HOW TO COMPLETE THIS TASK
Present each line of the entries below that holds the word "worn".

┌──

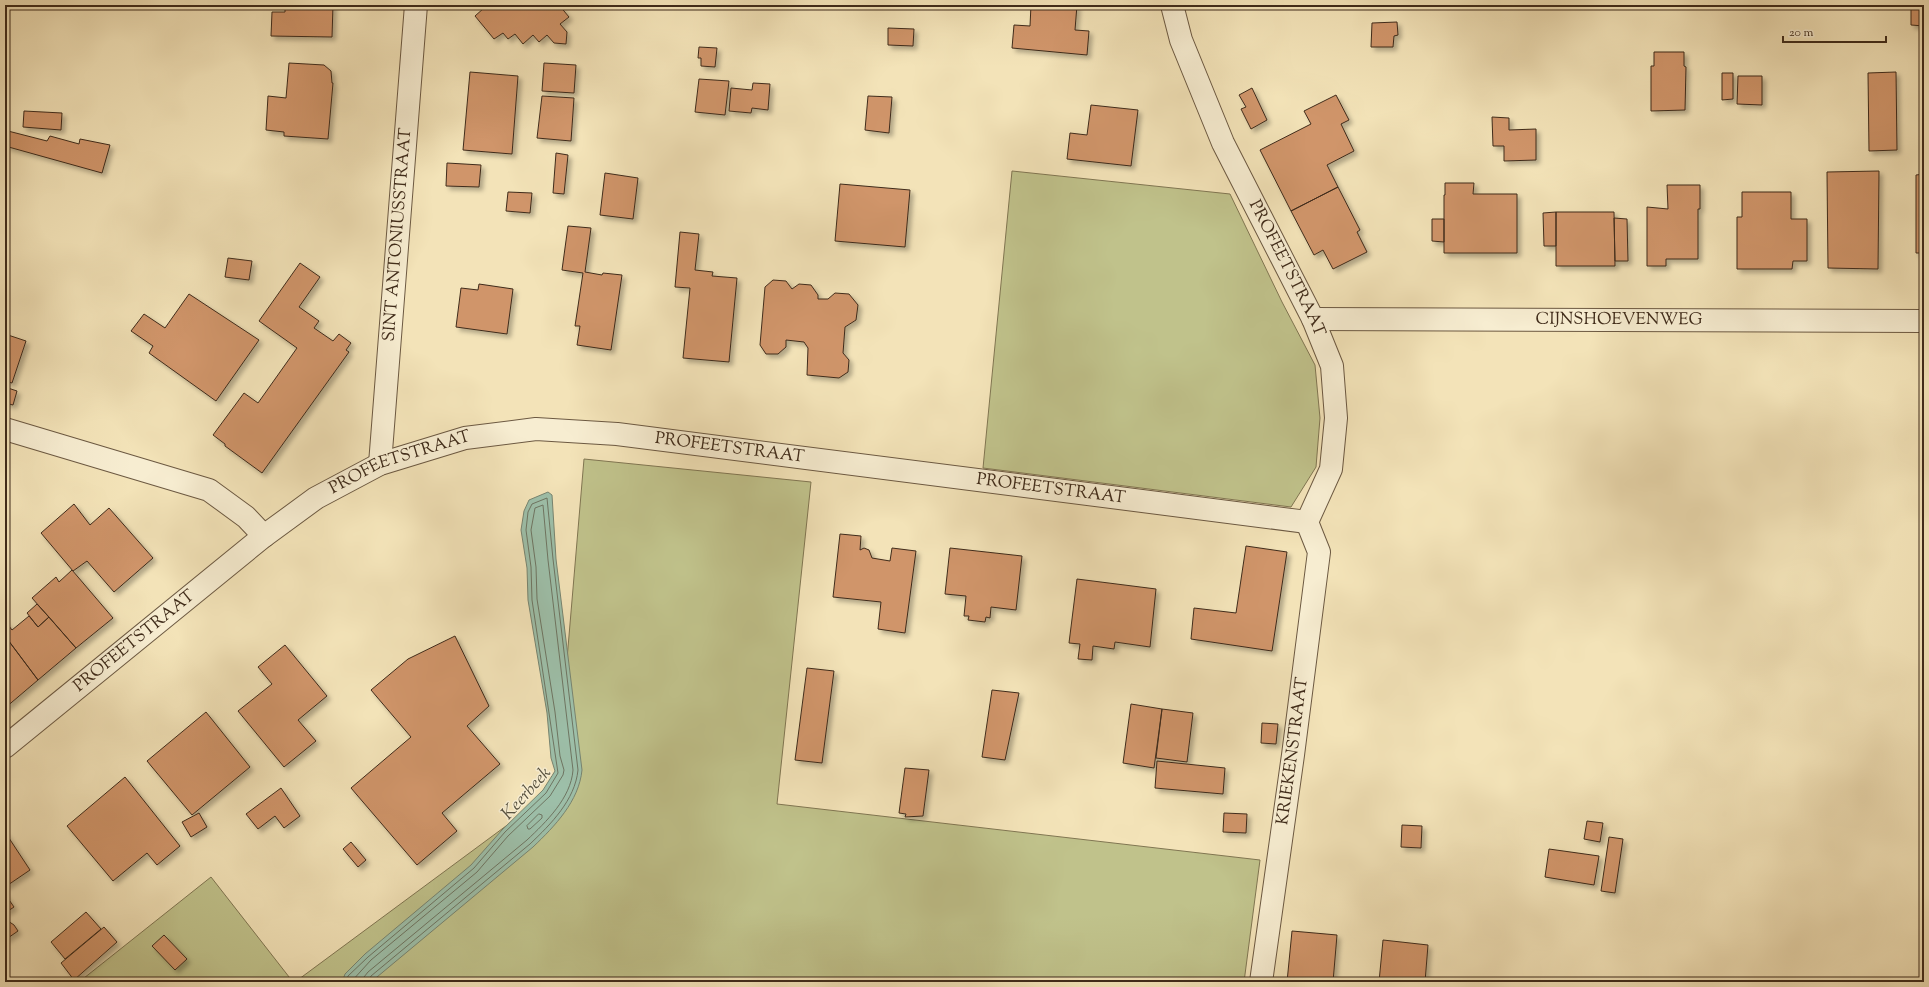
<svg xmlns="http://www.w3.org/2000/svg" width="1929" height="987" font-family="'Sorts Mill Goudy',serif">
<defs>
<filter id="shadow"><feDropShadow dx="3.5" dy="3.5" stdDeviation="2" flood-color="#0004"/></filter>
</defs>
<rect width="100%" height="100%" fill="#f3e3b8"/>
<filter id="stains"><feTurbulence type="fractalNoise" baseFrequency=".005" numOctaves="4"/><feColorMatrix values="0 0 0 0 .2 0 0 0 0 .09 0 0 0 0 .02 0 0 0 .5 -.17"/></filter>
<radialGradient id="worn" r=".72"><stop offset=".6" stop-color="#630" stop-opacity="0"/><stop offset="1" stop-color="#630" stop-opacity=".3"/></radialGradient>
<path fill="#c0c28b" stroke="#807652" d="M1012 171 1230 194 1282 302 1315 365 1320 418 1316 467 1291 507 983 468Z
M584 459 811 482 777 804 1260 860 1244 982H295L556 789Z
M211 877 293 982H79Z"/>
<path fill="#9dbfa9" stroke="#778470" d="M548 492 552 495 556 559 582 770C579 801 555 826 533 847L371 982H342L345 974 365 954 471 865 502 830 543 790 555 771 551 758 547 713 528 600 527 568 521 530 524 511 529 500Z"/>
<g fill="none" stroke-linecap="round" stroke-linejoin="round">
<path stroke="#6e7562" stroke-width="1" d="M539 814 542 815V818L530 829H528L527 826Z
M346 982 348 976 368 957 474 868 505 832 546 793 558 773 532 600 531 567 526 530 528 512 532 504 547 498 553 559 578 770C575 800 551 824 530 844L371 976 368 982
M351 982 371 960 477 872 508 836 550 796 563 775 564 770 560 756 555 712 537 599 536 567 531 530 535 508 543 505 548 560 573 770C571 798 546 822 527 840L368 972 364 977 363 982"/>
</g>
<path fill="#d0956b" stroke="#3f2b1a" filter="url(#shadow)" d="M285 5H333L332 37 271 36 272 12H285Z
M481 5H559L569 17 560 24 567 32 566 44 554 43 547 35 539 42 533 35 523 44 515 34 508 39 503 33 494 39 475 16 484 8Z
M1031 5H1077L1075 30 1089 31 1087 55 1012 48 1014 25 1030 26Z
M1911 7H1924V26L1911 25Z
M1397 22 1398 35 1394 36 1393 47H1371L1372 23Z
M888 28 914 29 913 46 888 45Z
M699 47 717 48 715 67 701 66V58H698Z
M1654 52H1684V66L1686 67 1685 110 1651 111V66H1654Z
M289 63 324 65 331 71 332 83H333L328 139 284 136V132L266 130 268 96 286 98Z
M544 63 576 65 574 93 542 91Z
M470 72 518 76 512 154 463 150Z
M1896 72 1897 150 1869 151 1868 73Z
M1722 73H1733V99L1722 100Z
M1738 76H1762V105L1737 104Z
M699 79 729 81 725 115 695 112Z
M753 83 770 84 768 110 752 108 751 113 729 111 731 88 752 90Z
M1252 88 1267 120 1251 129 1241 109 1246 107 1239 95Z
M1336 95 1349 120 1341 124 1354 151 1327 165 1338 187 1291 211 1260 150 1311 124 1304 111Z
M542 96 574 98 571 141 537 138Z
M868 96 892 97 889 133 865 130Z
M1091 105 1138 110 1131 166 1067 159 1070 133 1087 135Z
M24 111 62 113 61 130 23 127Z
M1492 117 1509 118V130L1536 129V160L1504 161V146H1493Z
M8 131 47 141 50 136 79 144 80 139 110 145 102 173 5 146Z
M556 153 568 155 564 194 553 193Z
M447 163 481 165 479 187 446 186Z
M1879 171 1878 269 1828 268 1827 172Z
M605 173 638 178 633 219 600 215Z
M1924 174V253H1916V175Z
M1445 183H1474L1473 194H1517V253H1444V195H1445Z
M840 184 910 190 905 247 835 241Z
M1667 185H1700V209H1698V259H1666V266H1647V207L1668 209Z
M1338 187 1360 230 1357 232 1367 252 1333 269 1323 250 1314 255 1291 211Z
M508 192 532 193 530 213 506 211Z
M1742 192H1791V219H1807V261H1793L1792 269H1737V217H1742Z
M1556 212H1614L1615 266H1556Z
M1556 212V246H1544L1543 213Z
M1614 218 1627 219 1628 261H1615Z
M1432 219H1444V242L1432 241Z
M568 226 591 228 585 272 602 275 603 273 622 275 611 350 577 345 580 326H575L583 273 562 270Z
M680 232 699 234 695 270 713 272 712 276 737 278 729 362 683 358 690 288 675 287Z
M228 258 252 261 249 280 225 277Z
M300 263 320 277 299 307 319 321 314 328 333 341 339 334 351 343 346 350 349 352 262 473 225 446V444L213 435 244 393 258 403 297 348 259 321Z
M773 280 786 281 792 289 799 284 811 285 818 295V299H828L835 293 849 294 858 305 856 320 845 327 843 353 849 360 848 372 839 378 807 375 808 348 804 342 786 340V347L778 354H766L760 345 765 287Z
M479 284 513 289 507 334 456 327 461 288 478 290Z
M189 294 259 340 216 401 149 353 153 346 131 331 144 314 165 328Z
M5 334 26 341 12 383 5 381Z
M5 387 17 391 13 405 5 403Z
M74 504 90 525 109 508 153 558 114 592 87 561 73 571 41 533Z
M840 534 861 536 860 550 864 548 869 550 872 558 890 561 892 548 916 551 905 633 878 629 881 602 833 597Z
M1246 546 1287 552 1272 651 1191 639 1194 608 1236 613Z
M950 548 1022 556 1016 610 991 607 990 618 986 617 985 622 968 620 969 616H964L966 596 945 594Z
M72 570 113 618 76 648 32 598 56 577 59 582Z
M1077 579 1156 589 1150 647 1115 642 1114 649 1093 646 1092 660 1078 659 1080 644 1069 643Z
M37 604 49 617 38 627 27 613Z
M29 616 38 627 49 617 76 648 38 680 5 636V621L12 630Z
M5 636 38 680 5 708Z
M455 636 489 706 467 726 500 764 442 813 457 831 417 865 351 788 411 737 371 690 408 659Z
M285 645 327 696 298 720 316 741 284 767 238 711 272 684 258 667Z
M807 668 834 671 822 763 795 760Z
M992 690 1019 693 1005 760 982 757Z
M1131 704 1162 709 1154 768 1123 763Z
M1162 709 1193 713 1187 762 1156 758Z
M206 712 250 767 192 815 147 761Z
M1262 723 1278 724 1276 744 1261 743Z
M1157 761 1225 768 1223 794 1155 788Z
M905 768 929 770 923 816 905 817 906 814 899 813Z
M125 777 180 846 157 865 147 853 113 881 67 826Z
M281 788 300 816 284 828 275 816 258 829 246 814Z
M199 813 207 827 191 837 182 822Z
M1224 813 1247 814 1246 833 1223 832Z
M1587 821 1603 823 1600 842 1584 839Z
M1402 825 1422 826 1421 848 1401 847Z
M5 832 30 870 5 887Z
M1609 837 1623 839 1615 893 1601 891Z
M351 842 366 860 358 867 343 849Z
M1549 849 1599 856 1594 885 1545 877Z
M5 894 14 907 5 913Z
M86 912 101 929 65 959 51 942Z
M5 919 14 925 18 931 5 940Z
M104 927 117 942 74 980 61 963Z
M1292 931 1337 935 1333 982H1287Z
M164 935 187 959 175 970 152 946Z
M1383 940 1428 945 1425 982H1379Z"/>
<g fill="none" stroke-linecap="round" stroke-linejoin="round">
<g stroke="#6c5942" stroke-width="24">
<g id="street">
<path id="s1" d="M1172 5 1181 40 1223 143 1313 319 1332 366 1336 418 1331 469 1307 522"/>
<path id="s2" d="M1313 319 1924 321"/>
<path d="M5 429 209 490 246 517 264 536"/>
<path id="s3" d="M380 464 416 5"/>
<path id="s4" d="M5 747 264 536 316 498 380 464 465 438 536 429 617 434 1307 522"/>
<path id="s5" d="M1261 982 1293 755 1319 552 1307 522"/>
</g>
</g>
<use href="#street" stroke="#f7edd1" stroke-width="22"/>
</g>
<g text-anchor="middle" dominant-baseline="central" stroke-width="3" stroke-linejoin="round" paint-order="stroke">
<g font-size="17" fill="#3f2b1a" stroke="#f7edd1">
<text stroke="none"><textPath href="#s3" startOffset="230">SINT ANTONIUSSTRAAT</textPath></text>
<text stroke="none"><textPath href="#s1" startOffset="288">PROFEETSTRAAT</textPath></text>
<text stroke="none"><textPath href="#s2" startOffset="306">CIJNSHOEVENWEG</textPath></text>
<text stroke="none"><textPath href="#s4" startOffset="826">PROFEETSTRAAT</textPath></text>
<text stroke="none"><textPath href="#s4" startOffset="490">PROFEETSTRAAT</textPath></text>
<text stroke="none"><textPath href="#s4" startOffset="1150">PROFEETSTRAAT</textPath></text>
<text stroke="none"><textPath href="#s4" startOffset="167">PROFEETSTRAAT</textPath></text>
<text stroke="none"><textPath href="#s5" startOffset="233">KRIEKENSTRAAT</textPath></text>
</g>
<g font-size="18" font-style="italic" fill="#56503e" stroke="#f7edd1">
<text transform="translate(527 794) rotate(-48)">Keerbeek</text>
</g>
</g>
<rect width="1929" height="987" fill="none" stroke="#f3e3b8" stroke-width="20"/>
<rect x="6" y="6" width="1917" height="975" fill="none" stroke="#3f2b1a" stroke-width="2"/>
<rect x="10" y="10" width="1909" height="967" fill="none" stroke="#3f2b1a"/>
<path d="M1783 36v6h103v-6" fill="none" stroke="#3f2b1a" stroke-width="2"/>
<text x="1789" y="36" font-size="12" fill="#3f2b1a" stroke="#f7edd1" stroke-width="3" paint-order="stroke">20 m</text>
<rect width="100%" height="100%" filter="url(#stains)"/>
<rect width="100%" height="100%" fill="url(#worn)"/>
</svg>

└──
┌──

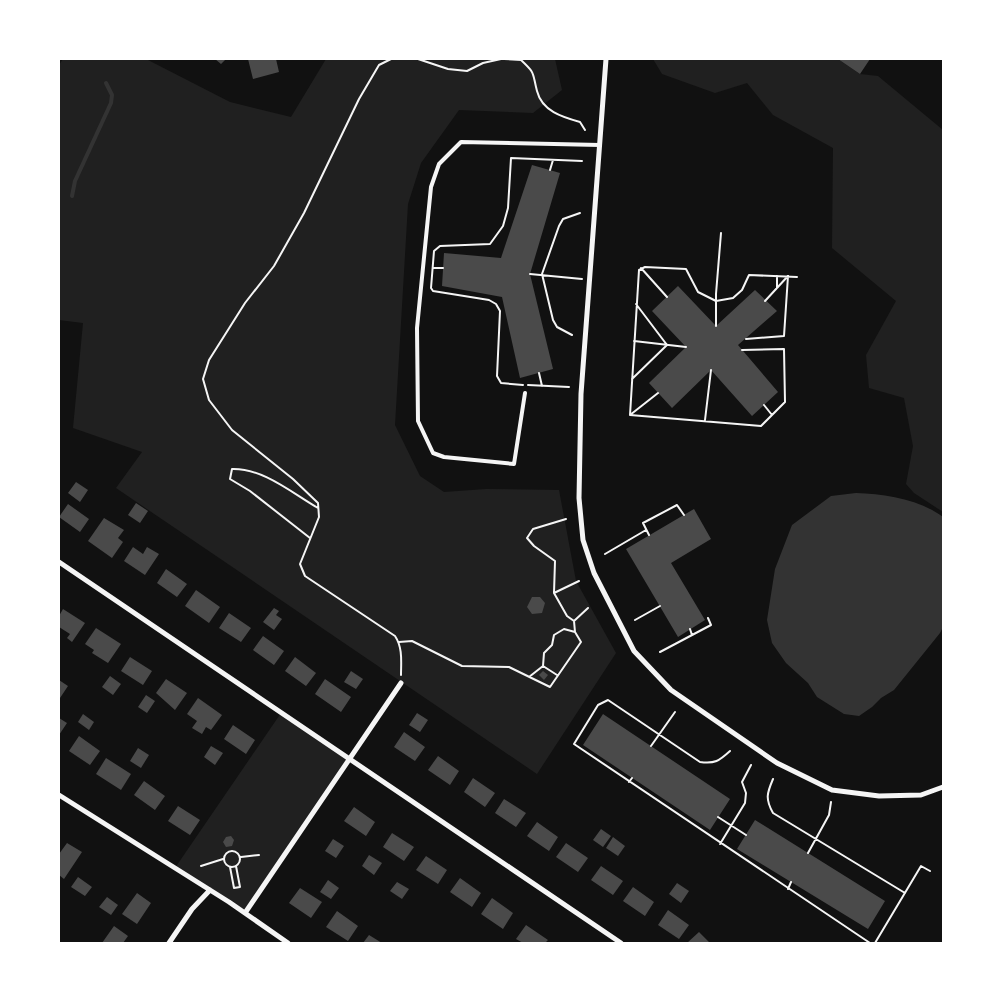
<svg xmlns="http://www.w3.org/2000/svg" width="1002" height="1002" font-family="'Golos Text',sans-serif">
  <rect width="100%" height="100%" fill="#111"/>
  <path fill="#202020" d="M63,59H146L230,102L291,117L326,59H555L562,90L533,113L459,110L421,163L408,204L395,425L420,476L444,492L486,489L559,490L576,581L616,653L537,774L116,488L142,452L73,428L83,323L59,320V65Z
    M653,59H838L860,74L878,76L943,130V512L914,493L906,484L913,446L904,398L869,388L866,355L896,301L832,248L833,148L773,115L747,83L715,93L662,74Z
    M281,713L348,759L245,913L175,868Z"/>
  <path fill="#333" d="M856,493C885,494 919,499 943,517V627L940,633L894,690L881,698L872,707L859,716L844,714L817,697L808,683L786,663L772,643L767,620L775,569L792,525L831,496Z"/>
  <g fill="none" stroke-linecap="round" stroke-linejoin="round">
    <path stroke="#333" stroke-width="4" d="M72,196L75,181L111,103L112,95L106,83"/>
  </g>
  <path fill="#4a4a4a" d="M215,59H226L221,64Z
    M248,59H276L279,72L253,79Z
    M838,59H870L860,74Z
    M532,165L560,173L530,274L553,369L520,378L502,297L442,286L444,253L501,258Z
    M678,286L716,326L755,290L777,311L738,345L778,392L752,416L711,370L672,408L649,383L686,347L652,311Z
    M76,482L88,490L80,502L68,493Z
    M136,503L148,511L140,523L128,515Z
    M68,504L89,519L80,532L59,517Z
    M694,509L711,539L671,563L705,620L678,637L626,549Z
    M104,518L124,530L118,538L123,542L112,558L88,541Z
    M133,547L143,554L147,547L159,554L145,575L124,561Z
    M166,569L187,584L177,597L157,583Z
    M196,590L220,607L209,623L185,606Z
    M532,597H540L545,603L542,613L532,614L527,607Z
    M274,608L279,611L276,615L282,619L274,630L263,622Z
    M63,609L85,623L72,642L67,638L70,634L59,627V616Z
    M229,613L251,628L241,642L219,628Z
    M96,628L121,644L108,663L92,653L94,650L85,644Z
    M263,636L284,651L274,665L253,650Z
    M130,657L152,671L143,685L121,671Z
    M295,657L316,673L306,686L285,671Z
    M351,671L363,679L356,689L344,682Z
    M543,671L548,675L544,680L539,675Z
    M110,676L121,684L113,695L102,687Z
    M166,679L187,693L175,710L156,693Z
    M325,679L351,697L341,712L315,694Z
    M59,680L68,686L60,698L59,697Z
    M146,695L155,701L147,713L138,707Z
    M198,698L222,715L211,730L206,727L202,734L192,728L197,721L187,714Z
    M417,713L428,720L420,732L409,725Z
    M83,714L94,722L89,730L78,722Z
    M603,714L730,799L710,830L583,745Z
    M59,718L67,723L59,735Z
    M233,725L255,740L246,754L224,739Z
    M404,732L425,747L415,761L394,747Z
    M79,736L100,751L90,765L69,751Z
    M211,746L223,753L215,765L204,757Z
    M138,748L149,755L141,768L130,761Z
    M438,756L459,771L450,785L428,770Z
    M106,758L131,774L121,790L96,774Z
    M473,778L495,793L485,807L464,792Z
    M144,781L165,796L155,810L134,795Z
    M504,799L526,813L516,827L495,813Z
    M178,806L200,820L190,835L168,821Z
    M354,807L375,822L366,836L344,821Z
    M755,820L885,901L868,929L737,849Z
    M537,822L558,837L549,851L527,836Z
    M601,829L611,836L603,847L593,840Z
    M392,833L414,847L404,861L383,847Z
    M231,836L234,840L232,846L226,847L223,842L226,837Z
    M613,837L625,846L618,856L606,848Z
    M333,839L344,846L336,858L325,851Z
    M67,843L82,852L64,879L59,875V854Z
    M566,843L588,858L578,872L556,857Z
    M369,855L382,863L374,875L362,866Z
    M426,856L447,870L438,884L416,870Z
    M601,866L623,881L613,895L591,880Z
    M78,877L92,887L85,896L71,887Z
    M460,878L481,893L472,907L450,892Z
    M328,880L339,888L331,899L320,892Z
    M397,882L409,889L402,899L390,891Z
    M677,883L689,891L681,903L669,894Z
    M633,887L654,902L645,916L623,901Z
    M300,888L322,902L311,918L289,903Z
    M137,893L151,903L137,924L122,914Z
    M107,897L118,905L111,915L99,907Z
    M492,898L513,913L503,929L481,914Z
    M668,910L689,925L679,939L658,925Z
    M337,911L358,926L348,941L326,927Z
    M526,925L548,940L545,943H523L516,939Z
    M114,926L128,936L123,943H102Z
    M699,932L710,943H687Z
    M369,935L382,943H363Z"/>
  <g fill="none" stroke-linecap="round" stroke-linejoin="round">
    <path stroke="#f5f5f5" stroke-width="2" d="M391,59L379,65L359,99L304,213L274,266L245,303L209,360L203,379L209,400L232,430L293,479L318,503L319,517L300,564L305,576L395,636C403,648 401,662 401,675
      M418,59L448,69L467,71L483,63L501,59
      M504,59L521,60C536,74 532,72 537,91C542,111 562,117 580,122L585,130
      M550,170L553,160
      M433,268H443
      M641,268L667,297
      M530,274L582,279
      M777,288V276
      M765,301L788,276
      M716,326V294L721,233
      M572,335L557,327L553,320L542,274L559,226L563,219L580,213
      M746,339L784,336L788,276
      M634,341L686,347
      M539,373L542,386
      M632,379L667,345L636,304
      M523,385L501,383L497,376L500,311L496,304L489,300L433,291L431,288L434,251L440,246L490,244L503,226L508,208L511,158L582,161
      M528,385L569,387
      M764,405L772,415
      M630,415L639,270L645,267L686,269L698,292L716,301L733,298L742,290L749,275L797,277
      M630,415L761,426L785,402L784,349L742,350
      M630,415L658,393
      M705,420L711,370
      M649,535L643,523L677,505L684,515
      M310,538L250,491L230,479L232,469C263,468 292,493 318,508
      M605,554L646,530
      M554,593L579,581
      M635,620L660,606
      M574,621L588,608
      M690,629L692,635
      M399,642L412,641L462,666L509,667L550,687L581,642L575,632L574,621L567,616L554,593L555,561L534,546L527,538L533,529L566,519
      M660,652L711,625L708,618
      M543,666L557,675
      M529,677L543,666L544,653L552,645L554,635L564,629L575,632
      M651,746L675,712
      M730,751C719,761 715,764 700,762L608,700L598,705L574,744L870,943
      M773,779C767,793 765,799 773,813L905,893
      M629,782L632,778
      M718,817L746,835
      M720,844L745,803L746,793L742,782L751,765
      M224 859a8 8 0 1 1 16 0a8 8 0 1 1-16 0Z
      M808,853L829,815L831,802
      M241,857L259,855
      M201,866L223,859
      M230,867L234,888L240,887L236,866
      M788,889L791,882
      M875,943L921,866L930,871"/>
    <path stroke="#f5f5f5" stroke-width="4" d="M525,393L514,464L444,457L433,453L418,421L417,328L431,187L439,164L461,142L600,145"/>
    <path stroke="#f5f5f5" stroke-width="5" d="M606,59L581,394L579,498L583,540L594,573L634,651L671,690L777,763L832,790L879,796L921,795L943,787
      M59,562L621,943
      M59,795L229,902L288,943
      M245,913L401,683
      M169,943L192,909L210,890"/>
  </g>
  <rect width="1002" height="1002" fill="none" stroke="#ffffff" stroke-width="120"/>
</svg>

└──

WRITTEN REPLY
<radialGradient id="worn" r=".72"><stop offset=".6" stop-color="#630" stop-opacity="0"/><stop offset="1" stop-color="#630" stop-opacity=".3"/></radialGradient>
<rect width="100%" height="100%" fill="url(#worn)"/>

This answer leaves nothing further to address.